# taz.de -- Französische Literatur: Die Kronzeugin
       
       > Mit „Die Scham“ ist ein neuer Band von Annie Ernaux’
       > autobiografisch-soziologischer Prosa erschienen. Warum können sich gerade
       > alle auf sie einigen?
       
 (IMG) Bild: Findet unsentimentale Worte für sentimentale Menschen: Annie Ernaux
       
       Es ist ein bisschen kurios. Um die Wut im eigenen Land zu verstehen, die
       Unzufriedenheit der „einfachen Leute“, schaut man in Deutschland seit ein
       paar Jahren in die französische Provinz, in die Häuser der Fabrikarbeiter
       und Lädchenbesitzer, und zwar besonders gern durch die Augen von Annie
       Ernaux.
       
       Die Geschichte der 80-jährigen Autorin ist der Aufstiegskampf eines
       Arbeiterkindes aus der Normandie. Nach dem Besuch der Privatschule arbeitet
       sie als Lehrerin und wird als Autorin im Frankreich der 80er-Jahre
       schließlich zu einer Art literarischem Pendant zu Pierre Bourdieu, der in
       seinem Soziologie-Standard „Die feinen Unterscheide“ herleitete, was Ernaux
       in ihrer Prosa eindrücklich beschrieb: Du kriegst das Mädchen raus aus dem
       Prekariat, aber du kriegst das Prekariat nicht raus aus dem Mädchen.
       
       Vor Kurzem ist mit „Die Scham“ ein weiterer Band von Ernaux’ Prosa, die
       Autobiografie und (Zeit-)Geschichtsschreibung verbindet, auf Deutsch
       erschienen. Das Interesse an ihr ist ziemlich neu: In Deutschland wurde
       Ernaux kaum gelesen, bis der Soziologe Didier Eribon sie dem Publikum in
       seinem autobiografischen Sachbuch „Rückkehr nach Reims“ als seine Meisterin
       vorstellte. Die Verlage Fischer und Goldmann hatten Ernaux schon früher
       übersetzt, aber die Bücher liefen nicht gut – was im Falle von Goldmann
       vielleicht an der irritierenden Groschenroman-Optik des Titels lag.
       
       ## Messerblock und schmutzige Nachtwäsche
       
       Im Zuge des Eribon-Hypes wagte Suhrkamp 2017 noch einen Anlauf und brachte
       „Die Jahre“ heraus, eine Art short guide to Annie Ernaux, Schlüssel zu
       ihrem experimentellen Schreiben und Erinnern: Ernaux nähert sich ihrem
       Leben in Schnappschüssen oder Fragmenten, die oft mehr beschreiben als
       erläutern, als literarische Collagen aber wirkmächtiger sind als das
       protzigste Zeitgemälde.
       
       Jedes weitere seither erschienene Buch, allesamt neu übersetzt von Sonja
       Finck, zoomt tiefer in einen anderen Bereich ihres Lebens hinein: „Eine
       Frau“ etwa erzählt die Geschichte ihrer Mutter, „Der Platz“ die ihres
       Vaters.
       
       Der in Frankreich schon 1996 erschienene Text „Die Scham“ beginnt mit einem
       Hammerschlag, mit der betont nüchternen Beschreibung des Ereignisses, das
       ihre Familie fast ausgelöscht hätte: „An einem Junisonntag am frühen
       Nachmittag wollte mein Vater meine Mutter umbringen.“ Auf wenigen Seiten
       handelt sie schließlich ab, was sich am 15. Juni 1952 ereignet: Ernaux’

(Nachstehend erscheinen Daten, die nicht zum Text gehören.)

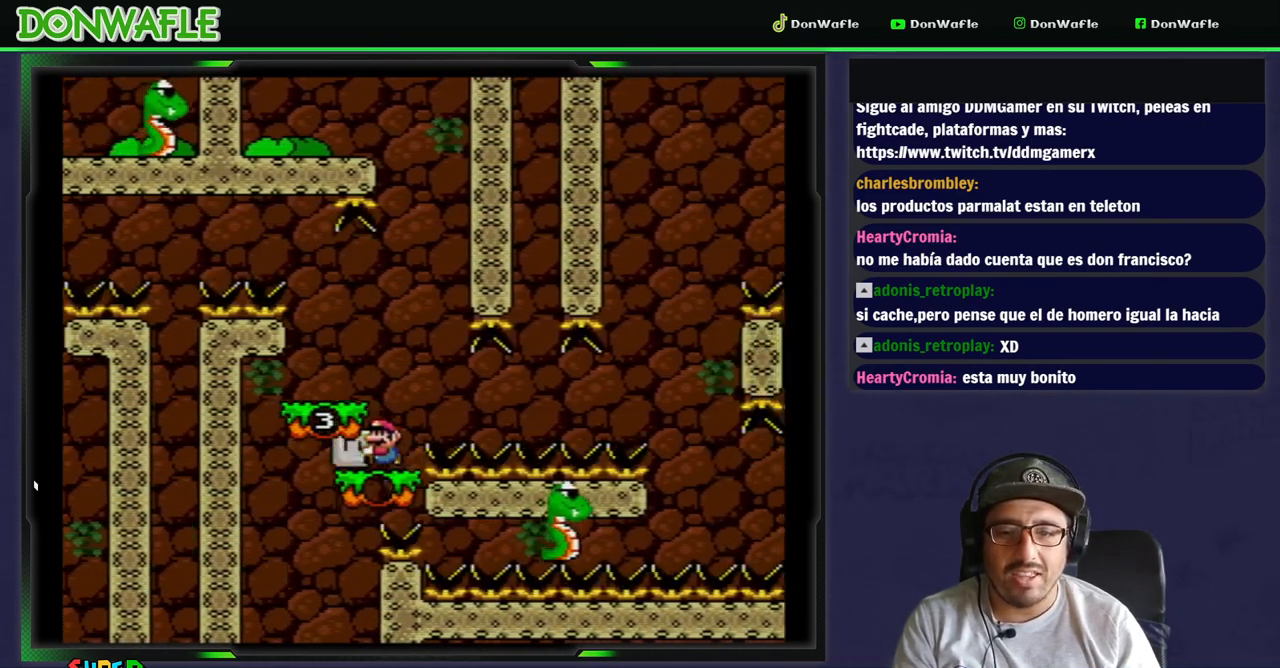
Gameplay with a controller (Nintendo layout); each line is a JSON object with the inputs held at the frame after it. "events" lists button and stick changes between this image and that frame as [ms after this image, input, new state], when the widget could be followed in between. Not read: L3 R3.
{"buttons": ["Y"], "events": [[300, "DPAD_LEFT", "up"]]}
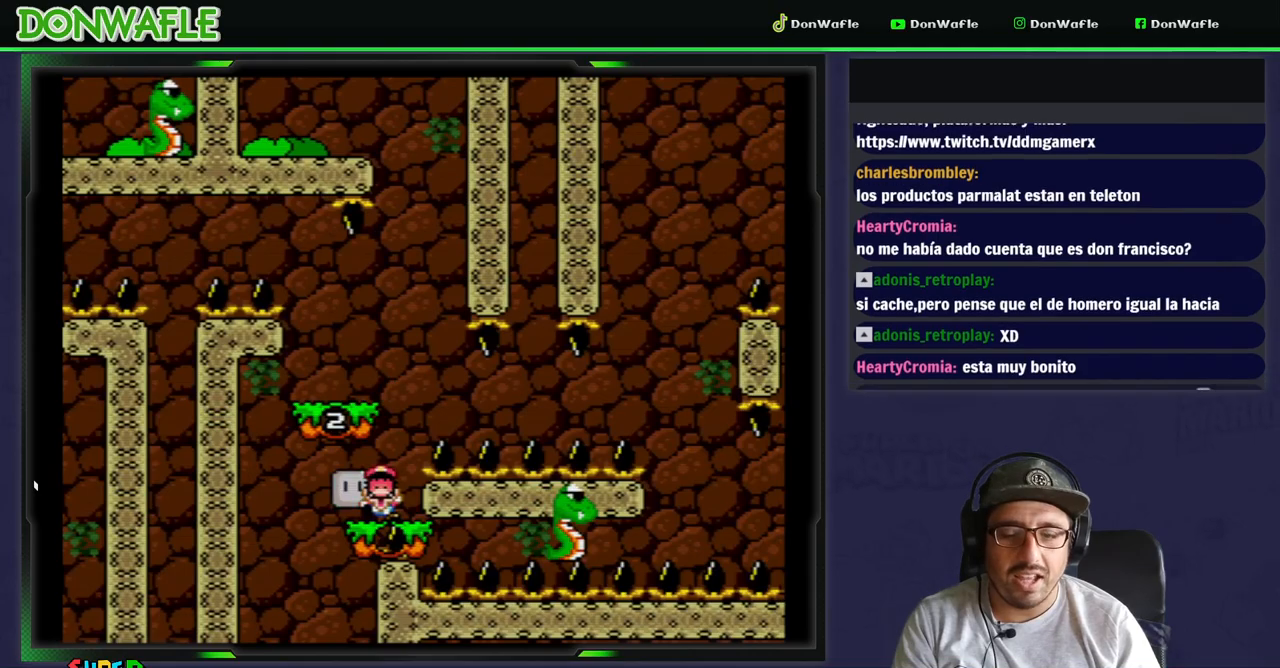
{"buttons": [], "events": [[100, "Y", "up"], [267, "B", "down"], [333, "B", "up"], [400, "B", "down"], [483, "B", "up"]]}
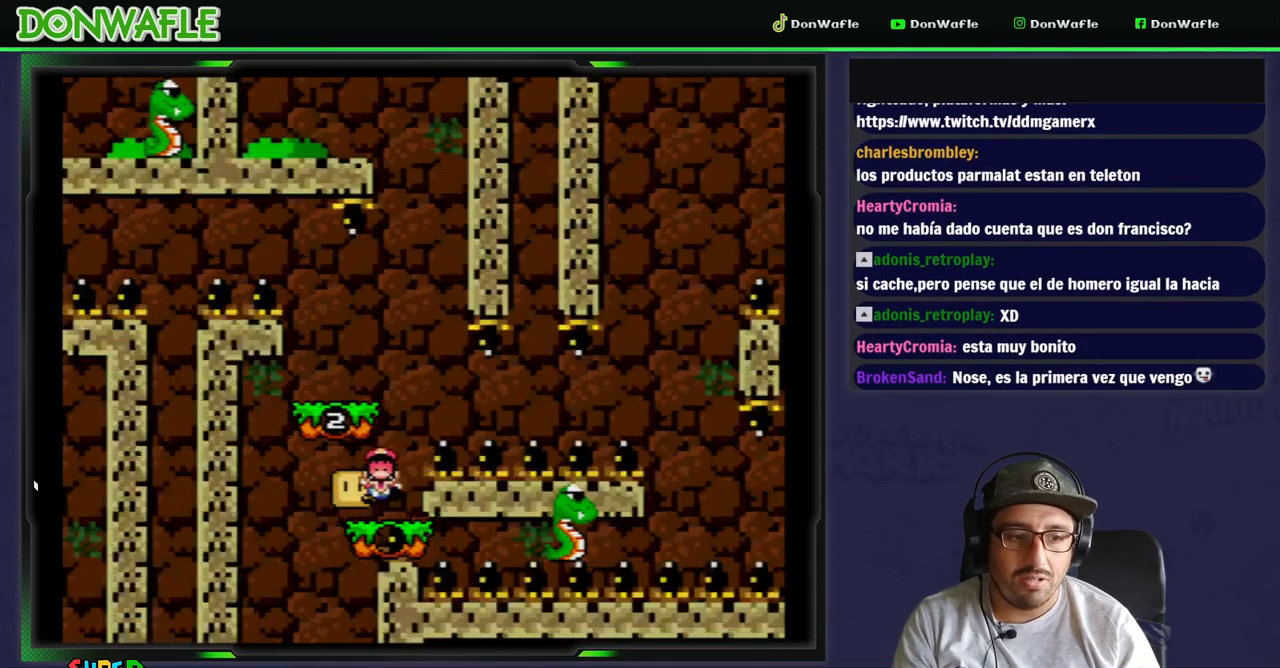
{"buttons": [], "events": []}
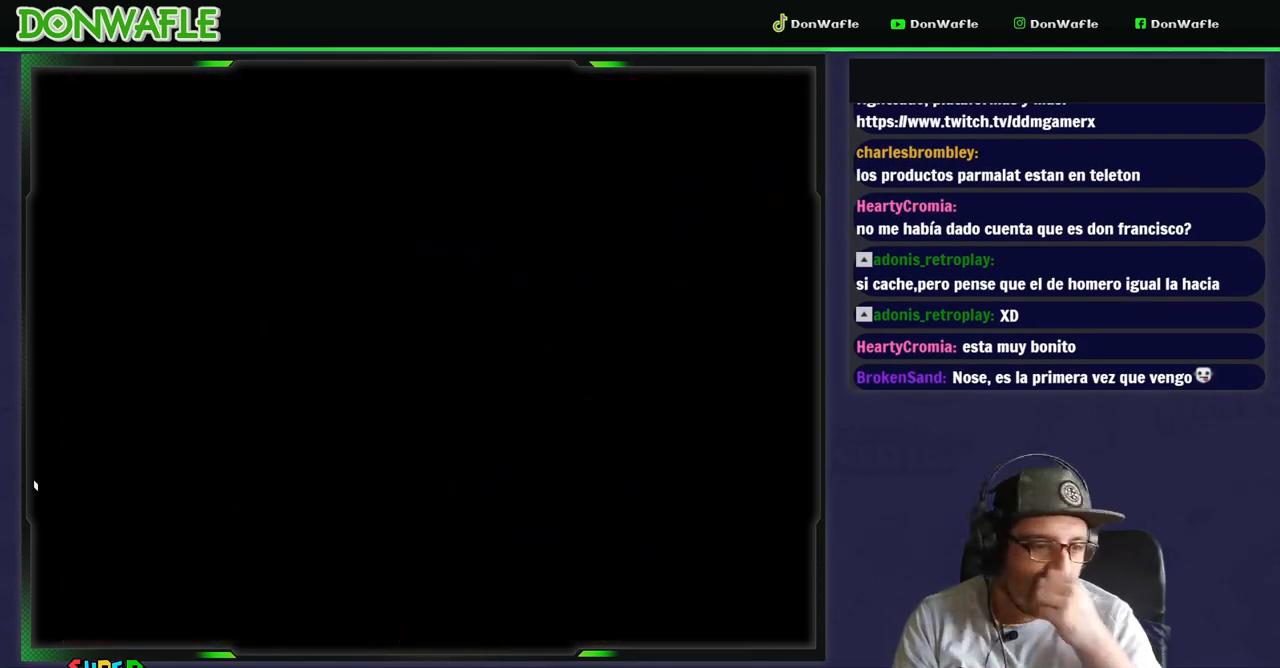
{"buttons": [], "events": []}
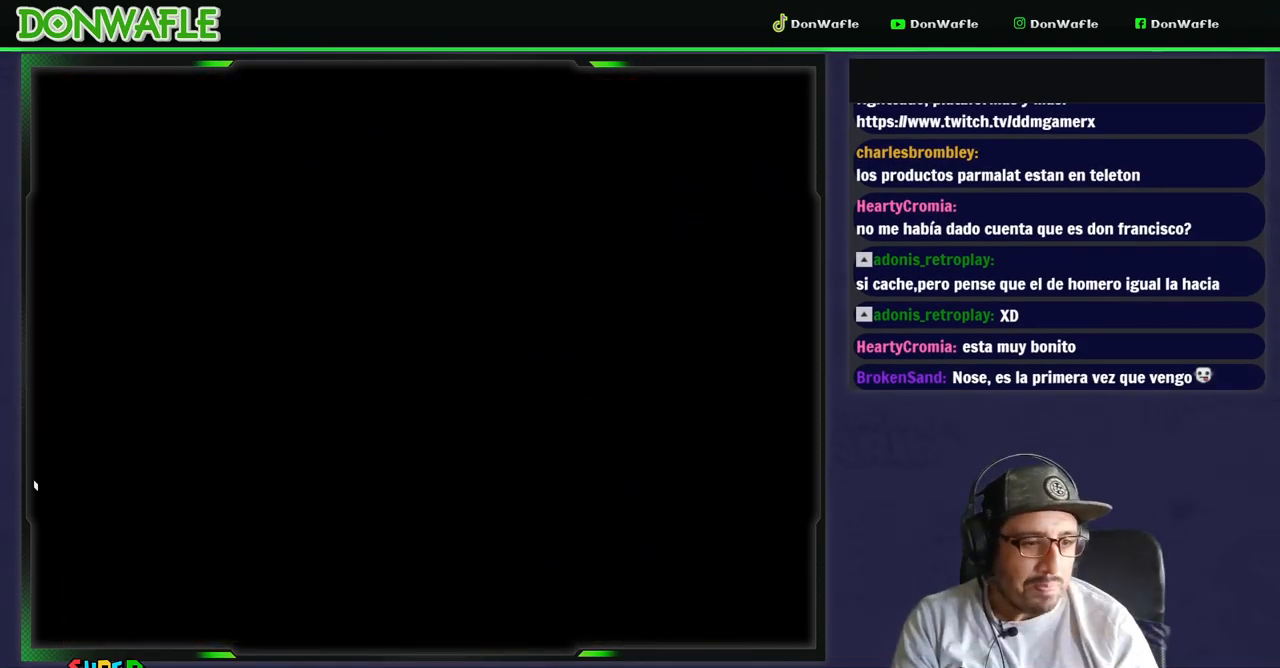
{"buttons": ["Y"], "events": [[233, "Y", "down"]]}
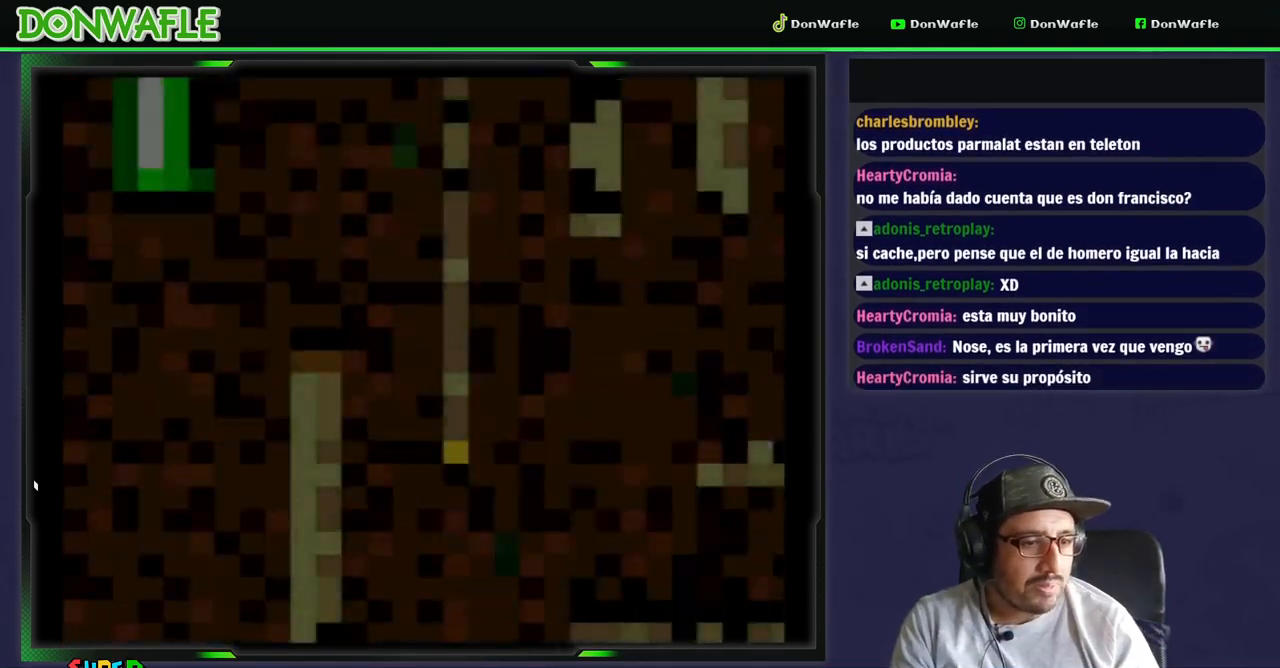
{"buttons": ["Y"], "events": []}
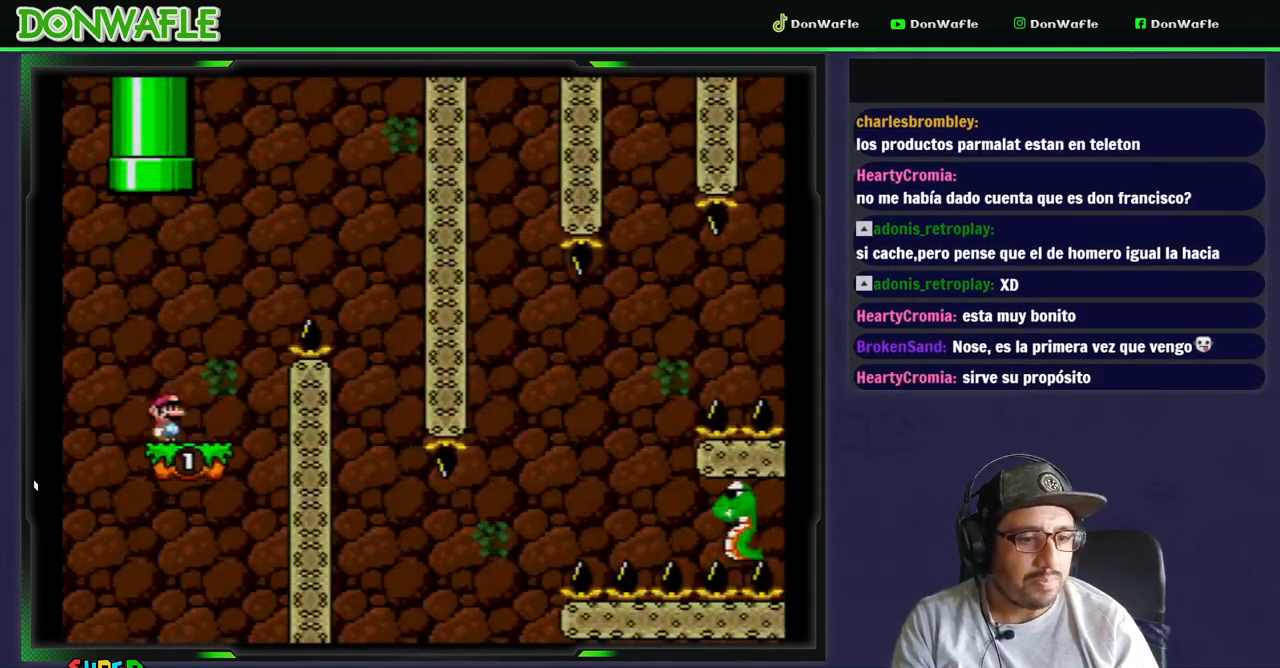
{"buttons": ["B", "Y", "DPAD_RIGHT"], "events": [[183, "DPAD_RIGHT", "down"], [317, "B", "down"], [367, "DPAD_RIGHT", "up"], [400, "DPAD_LEFT", "down"], [400, "DPAD_UP", "down"], [483, "DPAD_UP", "up"], [500, "DPAD_LEFT", "up"], [500, "DPAD_RIGHT", "down"]]}
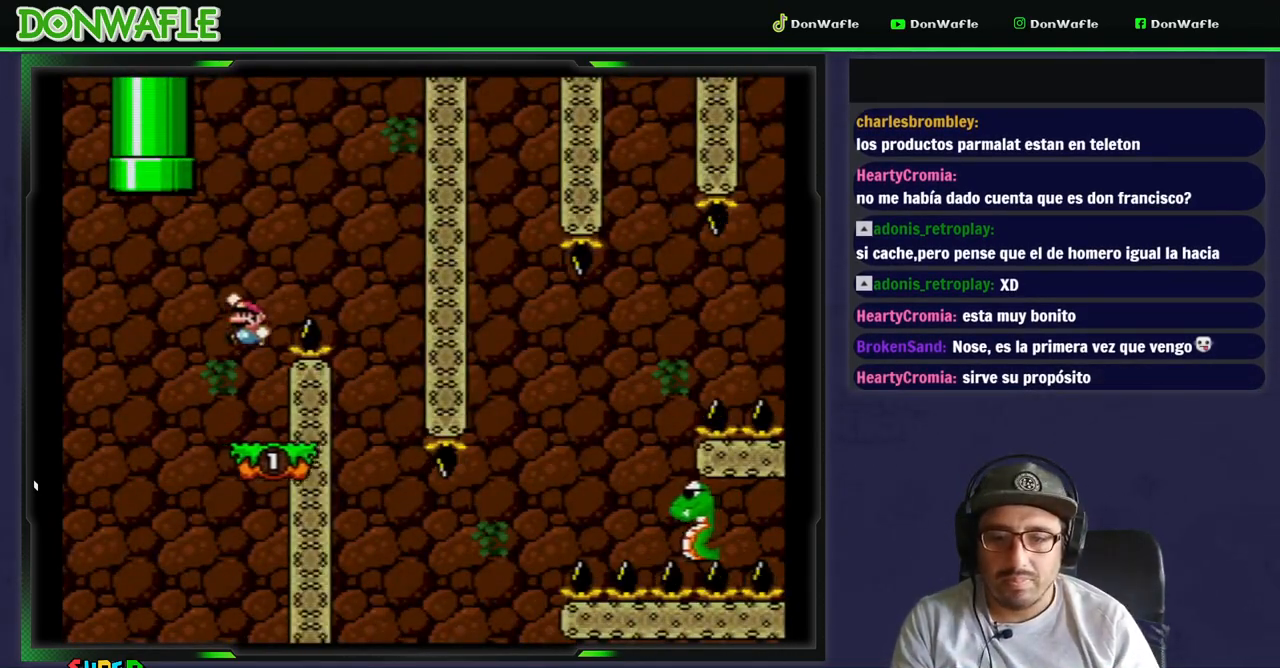
{"buttons": ["Y", "DPAD_RIGHT"], "events": [[350, "B", "up"]]}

       Eltern geraten am Esstisch in Streit miteinander, der Vater zieht ein Beil
       aus dem Messerblock, es gibt Tränen, Geschrei – aber schließlich doch kein
       Blut. Der Vater lässt von der Mutter ab, im Anschluss unternehmen sie eine
       Radtour aufs Land. Über den Vorfall werden sie nie wieder sprechen.
       
       Erst 44 Jahre später kann Ernaux rekonstruieren, wie die Scham über sie
       kam: die Scham darüber, nun hochoffiziell zu einer Familien zu gehören, die
       roh und gewöhnlich ist, gegen die Sittlichkeitsregeln ihrer Gemeinschaft
       verstößt, einen groben Dialekt pflegt und schmutzige Nachtwäsche trägt.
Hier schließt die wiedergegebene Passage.